- [EXERCISE DETAILS]:
Pick out every line in the records that contains the word "there", and treat uppercase and lowercase letters as different.
==================================================
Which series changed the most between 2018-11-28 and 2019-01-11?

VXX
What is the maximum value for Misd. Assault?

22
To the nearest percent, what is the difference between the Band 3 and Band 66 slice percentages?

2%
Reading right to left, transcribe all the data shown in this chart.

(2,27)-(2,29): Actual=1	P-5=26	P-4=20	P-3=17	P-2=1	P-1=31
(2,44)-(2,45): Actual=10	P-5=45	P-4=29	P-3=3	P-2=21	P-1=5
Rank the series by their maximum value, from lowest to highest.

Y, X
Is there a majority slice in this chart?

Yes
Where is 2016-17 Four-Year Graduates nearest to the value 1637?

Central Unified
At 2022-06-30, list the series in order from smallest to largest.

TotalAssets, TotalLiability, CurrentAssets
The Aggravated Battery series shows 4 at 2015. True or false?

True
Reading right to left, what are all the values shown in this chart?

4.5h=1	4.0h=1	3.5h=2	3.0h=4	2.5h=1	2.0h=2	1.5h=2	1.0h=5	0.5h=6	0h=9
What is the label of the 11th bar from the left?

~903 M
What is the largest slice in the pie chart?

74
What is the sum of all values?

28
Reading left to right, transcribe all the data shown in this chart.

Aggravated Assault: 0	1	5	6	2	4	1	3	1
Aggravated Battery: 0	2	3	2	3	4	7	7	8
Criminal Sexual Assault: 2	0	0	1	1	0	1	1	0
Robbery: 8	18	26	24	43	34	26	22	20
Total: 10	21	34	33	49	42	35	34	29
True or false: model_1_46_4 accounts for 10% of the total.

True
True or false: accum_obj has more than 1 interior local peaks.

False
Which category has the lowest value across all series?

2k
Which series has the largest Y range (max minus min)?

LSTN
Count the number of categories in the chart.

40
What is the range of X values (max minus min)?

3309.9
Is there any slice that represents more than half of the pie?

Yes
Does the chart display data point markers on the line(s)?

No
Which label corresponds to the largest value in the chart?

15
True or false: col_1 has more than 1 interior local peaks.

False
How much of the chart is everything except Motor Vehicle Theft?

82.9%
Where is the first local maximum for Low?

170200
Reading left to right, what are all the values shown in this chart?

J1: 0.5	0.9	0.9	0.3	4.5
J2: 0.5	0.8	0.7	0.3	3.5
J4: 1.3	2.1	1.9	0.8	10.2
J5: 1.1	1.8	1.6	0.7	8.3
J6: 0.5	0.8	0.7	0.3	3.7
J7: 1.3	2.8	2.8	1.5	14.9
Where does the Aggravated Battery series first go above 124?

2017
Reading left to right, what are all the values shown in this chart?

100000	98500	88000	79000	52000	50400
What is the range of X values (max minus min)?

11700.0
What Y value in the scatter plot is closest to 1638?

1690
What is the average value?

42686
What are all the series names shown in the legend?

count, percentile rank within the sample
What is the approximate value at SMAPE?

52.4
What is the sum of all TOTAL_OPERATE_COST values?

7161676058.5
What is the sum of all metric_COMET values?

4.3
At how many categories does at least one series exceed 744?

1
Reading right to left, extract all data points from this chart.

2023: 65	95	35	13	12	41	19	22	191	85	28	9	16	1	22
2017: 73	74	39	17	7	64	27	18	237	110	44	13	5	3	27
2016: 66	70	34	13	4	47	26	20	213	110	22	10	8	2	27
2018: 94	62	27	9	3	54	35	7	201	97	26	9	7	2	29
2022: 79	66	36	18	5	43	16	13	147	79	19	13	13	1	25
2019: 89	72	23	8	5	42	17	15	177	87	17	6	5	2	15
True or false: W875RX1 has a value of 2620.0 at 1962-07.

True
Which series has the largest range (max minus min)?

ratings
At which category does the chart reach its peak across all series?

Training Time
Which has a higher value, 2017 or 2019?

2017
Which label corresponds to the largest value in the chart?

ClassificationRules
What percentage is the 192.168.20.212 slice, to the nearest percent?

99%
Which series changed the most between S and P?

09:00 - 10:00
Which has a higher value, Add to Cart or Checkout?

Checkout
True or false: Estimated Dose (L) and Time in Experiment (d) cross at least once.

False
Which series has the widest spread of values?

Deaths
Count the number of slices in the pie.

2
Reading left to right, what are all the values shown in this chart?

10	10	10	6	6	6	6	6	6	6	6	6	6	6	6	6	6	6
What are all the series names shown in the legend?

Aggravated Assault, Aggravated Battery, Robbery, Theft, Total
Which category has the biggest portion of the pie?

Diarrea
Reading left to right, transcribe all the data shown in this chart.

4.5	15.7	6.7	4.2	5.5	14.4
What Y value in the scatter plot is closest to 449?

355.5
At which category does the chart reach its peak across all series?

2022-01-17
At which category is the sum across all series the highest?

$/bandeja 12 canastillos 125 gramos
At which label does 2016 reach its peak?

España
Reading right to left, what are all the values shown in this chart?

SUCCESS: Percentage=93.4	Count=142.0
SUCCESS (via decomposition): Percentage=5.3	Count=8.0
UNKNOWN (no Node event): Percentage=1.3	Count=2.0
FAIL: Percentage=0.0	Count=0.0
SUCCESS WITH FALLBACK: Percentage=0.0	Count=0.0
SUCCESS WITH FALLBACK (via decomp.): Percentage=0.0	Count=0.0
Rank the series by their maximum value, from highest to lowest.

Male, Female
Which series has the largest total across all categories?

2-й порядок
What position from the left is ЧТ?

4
==================================================
- [WRITTEN REPLY]:
Is there a majority slice in this chart?
Is there any slice that represents more than half of the pie?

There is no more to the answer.